In the 1950s, when Twombly was a young artist, Abstract Expressionism radically disrupted the conventions of easel painting. Although he was a contemporary of Robert Rauschenberg and Jasper Johns, his work eventually departed from the aims of American postwar abstraction. While prevailing movements of the period, such as Pop art and Minimalism, sought to abandon historical narratives altogether, Twombly, who began to spend time in Europe during this period, directed his focus to classical, modern, and ancient poetic traditions.

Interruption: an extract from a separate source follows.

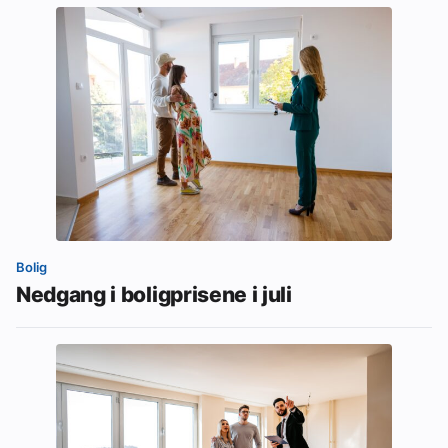
Bolig
Nedgang i boligprisene i juli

One of the earliest works included in the exhibition is from a 1951 sketchbook. Several drawings feature cascades of pencil markings, subtle gradations, erasures, and other evidence of Twombly’s intense contact with the paper. In the late 1950s Twombly moved to Italy, and Volume 2, which documents this period, includes colorful, diagrammatic works such as Ode to Psyche (1960), featuring erotic allusions and jokes while maintaining an abstract charge. Through the 1960s, sensuousness and color pervade the drawings, which eventually evolve into more austere gray and blue “blackboard” works.
Works from later volumes present changing preoccupations in Twombly’s practice and thinking, as he plunged further into poetic and mythic sources. As he continued to work in various locations—including his hometown of Lexington, Virginia, and his final residence in Gaeta, Italy—places, landscapes, and natural forms came to figure prominently in drawings, collages, and watercolor series.”